À peine la polémique autour de la subvention d’environ Rs 1 M dont elle bénéficie de la Private Secondary School Authority depuis juillet dernier terminée, voilà que la Doha Secondary School doit justifier un «service» qu’elle propose à ses élèves. En effet, depuis peu, des parents contestent un système de transport mis en place par le collège avec la collaboration de United Bus Service Ltd (UBS). Les élèves qui choisissent de voyager dans six des bus de la compagnie qui assurent des trajets spécifiques entre les régions où ils résident et le collège sis à Wooton (Eau-Coulée) doivent payer une mensualité de Rs 300.
Des parents, réfractaires à ce système payant, insistent sur la gratuité du transport pour les étudiants.

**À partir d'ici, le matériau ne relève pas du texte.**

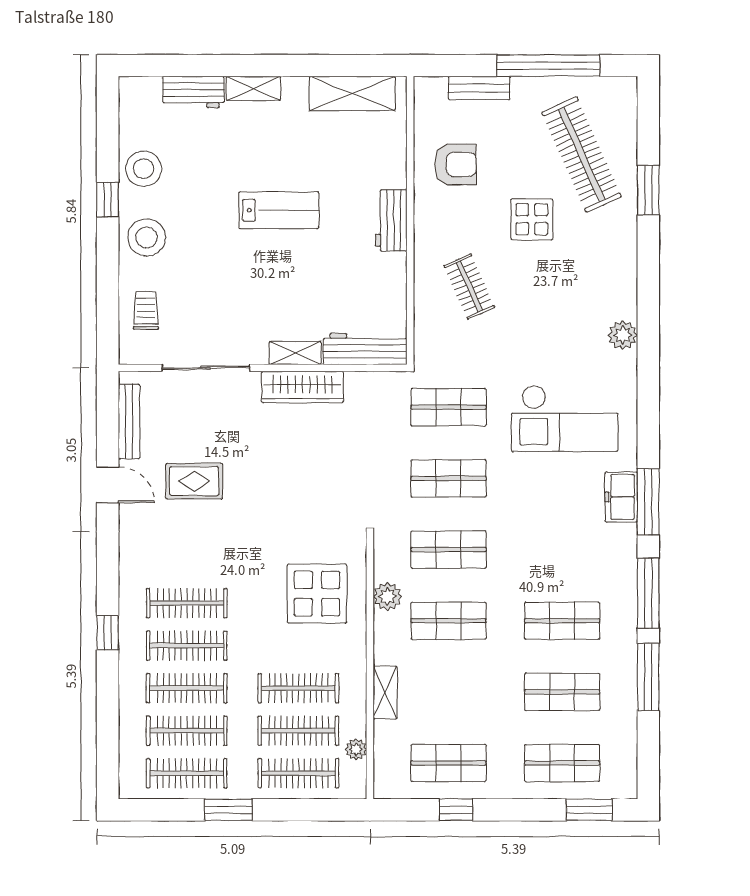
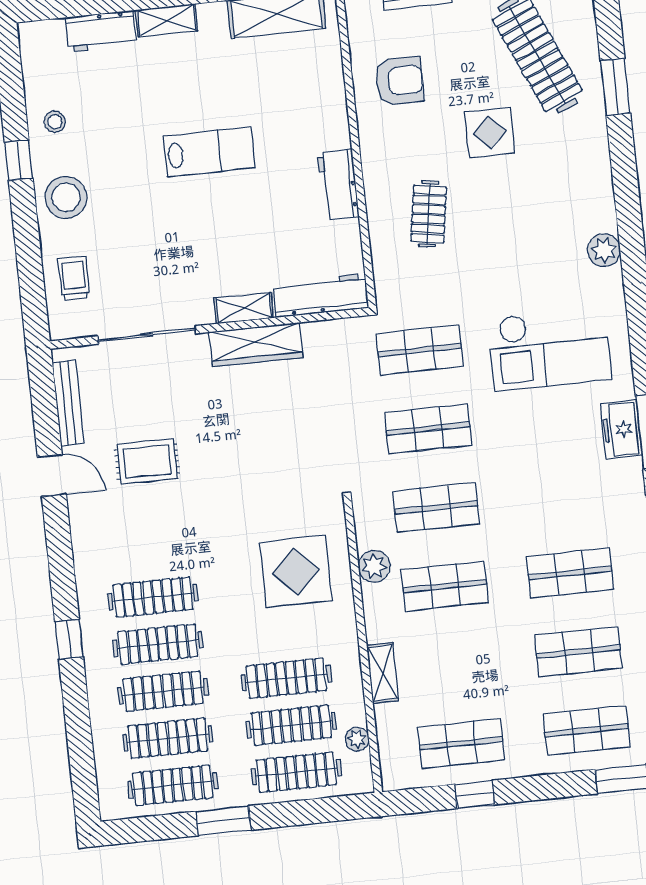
stool: (144, 169) -> (55, 122), width x0.53, depth x0.53
workbench: (391, 221) -> (338, 185), moved
clothes rail: (469, 286) -> (429, 214), turned 33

Lors d’une réunion au collège il y a une semaine, ils ont fait entendre leur voix. De son côté, Sadek Polin, le manager du collège, explique que le transport payant assuré par la flotte de UBS «n’est pas obligatoire.» Des 11 autobus de la compagnie qui font le transport des élèves de la Doha Secondary School, six d’entre eux ont étendu les lignes qu’ils desservent pour les élèves habitant dans des endroits éloignés. «Ce service existe depuis quatre ans», rappelle Sadek Polin.
Toutefois, dit-il, l’administration du collège a récemment pris la décision de demander aux parents dont les enfants voyagent dans ces bus payants d’assurer les frais de ce service. «La réunion que nous avions eue avec les parents avait pour but de tâter le pouls de ces derniers. Nous allons remettre une circulaire aux parents, ce lundi, pour connaître le nombre d’élèves qui adhéreront à ce service. Car une fois que les bus modifient leurs trajets habituels, le service devient payant. D’ailleurs, celui-ci sera validé par notre conseiller légal», explique encore Sadek Polin.
Le collège, dit-il, n’a rien imposé à ses élèves. «Ceux qui veulent voyager selon le système de transport gratuit ou par des vans privés payants peuvent le faire, ils sont libres de leur choix», ajoute le manager de l’établissement. Et de poursuivre : «Lorsque nous avions, en concertation avec UBS Ltd., décidé d’étendre les trajets traditionnels, nous avons avisé le ministère de l’Éducation et la National Transport Authority à ce sujet. Ceux-ci nous ont donné leur aval.»
Quant au ministère de l’Éducation, il estime que «ce problème relève des affaires internes du collège.» Par ailleurs, Sadek Polin, qui dit être en convalescence, déplore «toutes les rumeurs» qui circulent à son propos et regrette la démarche «de quelques mécontents.»